This… collection offers a world where narrative, grammar, and logic all come and go, rising up familiarly for a few lines then dispersing again, something thrilling and unrecognizable in their place.
Poems from a sci-fi dreamscape, lyrics from the edge of a nonchalant apocalypse, Daniel Brenner’s June is hallucination of beauty and narrative. It warns us of a disaster, that “June is coming / Let every city hear / Every umbrella / & every ant ear,” then lulls us into its ravaged world.
June is Brenner’s second book of poetry (his first, The Stupefying Flashbulbs, was also published by Fence). Like Flashbulbs, this second collection offers a world where narrative, grammar, and logic all come and go, rising up familiarly for a few lines then dispersing again, something thrilling and unrecognizable in their place.
He lies here
Because of fertile
Seaside gardens
& klaxon
Sounds
Green & add
No dazzled salamanders
We’re drawn into these poems by the briefest of stories, a recognizable character and setting, only to have them washed away by the “klaxon / Sounds” and “dazzled salamanders.” This is not, however, wordplay for the sake of wordplay (even when the rhythm and beauty of the language is enough to sustain itself, as is often the case). Instead, through the culmination of single-page poems, a grander world is built, a sustained reality explored with sensitivity and wit.

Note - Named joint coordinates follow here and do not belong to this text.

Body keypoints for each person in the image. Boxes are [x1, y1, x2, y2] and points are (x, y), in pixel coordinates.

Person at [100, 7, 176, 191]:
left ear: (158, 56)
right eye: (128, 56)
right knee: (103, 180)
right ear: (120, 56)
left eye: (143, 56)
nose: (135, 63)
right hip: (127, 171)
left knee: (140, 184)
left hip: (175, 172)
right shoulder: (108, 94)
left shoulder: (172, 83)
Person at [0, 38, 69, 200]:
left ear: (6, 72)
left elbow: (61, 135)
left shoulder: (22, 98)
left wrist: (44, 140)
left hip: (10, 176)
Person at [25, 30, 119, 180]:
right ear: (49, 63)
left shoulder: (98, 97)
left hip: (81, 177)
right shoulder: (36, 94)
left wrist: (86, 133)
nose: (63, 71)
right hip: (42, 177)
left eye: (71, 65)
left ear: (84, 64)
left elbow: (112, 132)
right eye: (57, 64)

Some ideas repeat. There is a massive flood, although the specifics of it (“We know what caused the flood / But we forgot”) remain obscure. There is also a war, “a blood of a world in my war,” one with indistinct sides and an indistinct purpose. There are violent pioneers (a group the speaker joins, if only briefly) coming and going, as well as a holy type of figure, Xi An, who sometimes suggests hope. Body snatchers stalk us and salamanders constantly slither through. These motifs are politically loaded: the environmentalism of the flood, the ceaseless reality of modern warfare, the colonialism of pioneers. Yet Brenner seems to urge against any political reading, often upsetting what we might expect of those images. “I am following the flood / In my car / Take me to that green place again,” the speaker declares. “Xi An I am flying a kite / Out in the locusts.” This is a world we are not meant to parse or explicate, but to experience as is.

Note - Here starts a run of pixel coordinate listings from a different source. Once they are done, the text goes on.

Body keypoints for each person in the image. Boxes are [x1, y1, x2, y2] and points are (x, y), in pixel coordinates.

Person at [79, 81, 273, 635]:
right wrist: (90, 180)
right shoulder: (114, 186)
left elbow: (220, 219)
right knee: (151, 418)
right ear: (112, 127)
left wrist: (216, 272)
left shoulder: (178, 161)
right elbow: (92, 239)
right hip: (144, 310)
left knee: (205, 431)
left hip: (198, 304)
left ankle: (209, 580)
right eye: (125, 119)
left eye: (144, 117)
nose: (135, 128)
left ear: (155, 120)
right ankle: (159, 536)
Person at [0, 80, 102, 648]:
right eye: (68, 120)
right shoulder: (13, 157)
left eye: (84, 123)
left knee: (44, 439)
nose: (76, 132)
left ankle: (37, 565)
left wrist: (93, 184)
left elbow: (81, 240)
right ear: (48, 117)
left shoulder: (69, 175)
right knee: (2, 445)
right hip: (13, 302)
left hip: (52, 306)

What we do experience is dense language, tight lines resonating with fresh beauty and sharp images. Brenner leans on internal rhymes and lines that often restrain themselves to two or three words, compacting an incredible amount of musicality into the brief poems. “Evil blood I know you are the / Night we put under / To light our wet windows,” and
How about a wall of flowers
Trees are free to go
Into rain & start chemical
Training on trains
To lean
The world of June is visually alive, even if the images are built of unfamiliarity. In the flooded reality of the poems, we are left with the flotsam and refuse of the world we knew, so “That morning we drank tea / From the skull of the mushroom princess / Like lambs.” The words, joyfully, don’t seem to do what we expect of them.
Yet, Brenner asks us to be comfortable with this uncomfortable life, one where morphine is a consistent topic and the speaker sleeps through classes on flood preparation. Perhaps this is the clearest link between the bizarro world of June and our own. “Things like good N evil / Are irrelevant,” the speaker declares. “I mean it doesn’t matter anymore / We are on the team with / Masks.” In all the talk of economic, political, environmental, and spiritual collapse, it’s unclear, sometimes, if we are on the edge of disaster or living in it already, yet we still tend to the mundane, calm and acquiescent. “Dead everywhere / War / Wanton butchery,” one poem describes before asking “Will June never come / Has June come already.” While Brenner never sets to answer the question, he does give us these eerily familiar songs, a “chorus of storms” worth returning to as “We gaze at the mountain anyway / Contemplating how good the soup was.”